Hours: Another one rocking those summer hours. Open 10am – 5pm from May 15 through September 14. The rest of the year, they open an hour later (that hangover though) and are closed on Monday.
Cost: 1000 kr. for the 18s
Value: Cool if you’re into modern art.
Why visit: Open winter and summer, the zoo contains a small assortment of Icelandic animals (including the blue fox). There’s also some rides and playgrounds that are open in the summer.
Hours: From June 1 through August 23, open 10am-6pm. The rest of the year it closes an hour earlier.
When to visit: More of a summertime activity, as there’s not much to see at the zoo.
Cost: 840 kr. for the 13 and up crowd. 5-12 year olds get in for 620 kr. and the rest are free.
Why visit: I’m aware it’s weird, but I have this deep appreciation for public transportation. Forcing yourself to travel by bus is a great way to have an authentic local experience and challenge yourself, uh, logistically (okay, that sounded better in my head). Anyway, I recommend at least one bus ride for every destination. On the other hand, Reykjavík is an incredibly walkable city, so you’re unlikely to actually need to take the bus.
Hours: 6:45am-ish to 11:45pm-ish
When to visit: I recommend taking bus 14 to and from Laugardalslaug for an evening spent pretending to be Icelandic.
Cost: 350 kr. paid in exact change. There’s also an app you can use, but it needs to be downloaded before visiting (because they’ll need to send you an SMS) and that’s a lot of planning.
Value: The bus is so cheap and you’re so unlikely to need it, that it doesn’t really matter that this is included in the City Card. I guess there’s a convenience factor though.
Why visit: It takes at max 30 minutes to go through the museum, which is housed on the 6th floor of the sprawling city library. Seems like a nicely pedestrian thing to do, though I can’t say because I missed this during my trip.
Hours: 12-7pm Mon-Thurs, 12-6pm Friday, and 1-5pm Sat-Sun
When to visit: Well… wifi here is free, so duck in if you need to recharge your phone, use the loo, and send a quick message home.
Value: Including this in the Reykjavik City Card is kind of cheating, because this museum is always free!
Purchasing the City Card also provides access to various discounts. I’m assuming these deals are only good for the duration of the card, so you’ll want to squeeze in some shopping if that’s your thing. For me, the highlights are:
Handknitting Association – buy a knitted sweater & get Varma socks free. This is the place to shop for Icelandic woolen sweaters. The selection is quite immense and entirely made in Iceland, unlike some Chinese-made brands like Farmers Market. Price: the classic pullover will run you 18,100 kr. for women and 19,800 kr. for men. Varma socks are about 3,200 kr.
Harpa – 25% discount on guided tour of Harpa. Walking into Harpa is like entering into a mirrored architectural wonderland. Though the price is perhaps a bit steep for a 45 minute tour, Trip Advisor reviews say it’s a must do. Price: 1,462.5 kr. after the discount.

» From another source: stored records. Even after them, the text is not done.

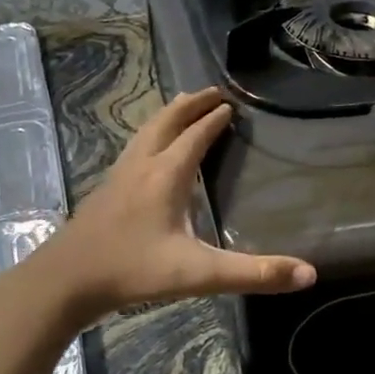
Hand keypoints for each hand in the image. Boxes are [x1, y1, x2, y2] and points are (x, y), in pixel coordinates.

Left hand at [32, 87, 315, 323]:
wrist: (64, 281)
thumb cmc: (133, 271)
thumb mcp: (199, 273)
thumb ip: (254, 273)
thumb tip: (310, 274)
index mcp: (167, 174)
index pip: (196, 135)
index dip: (215, 119)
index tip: (232, 105)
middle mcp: (142, 165)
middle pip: (167, 121)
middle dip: (191, 104)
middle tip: (212, 92)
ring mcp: (118, 175)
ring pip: (146, 132)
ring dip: (168, 115)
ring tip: (182, 107)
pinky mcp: (105, 190)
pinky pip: (133, 148)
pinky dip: (150, 136)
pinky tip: (148, 154)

The Icelandic Phallological Museum – 20% discount off the admission. World’s only. Unique experience. Enough said. Price: 1000 kr. for 13+ after the discount. Kids get in free… but maybe not a good idea.
Ishestar Riding Tours – 15% discount off the Lava tour at 14:00. If you’re into horseback riding or just looking for a new way to get up close and personal with Icelandic nature, Ishetar is a great experience I can personally vouch for. Price: 9,690 kr. after the discount. Unclear if this can be combined with the 10% discount for booking online.
MAR – 15% off the menu. Cool restaurant right by the sea. Price: Dinner entrees will run you about 3,200 kr. Lunch is a much more reasonable 1,800-2,800 kr.
See the total list of discounts here.
So readers, did I leave anything out? What was your experience using the City Card?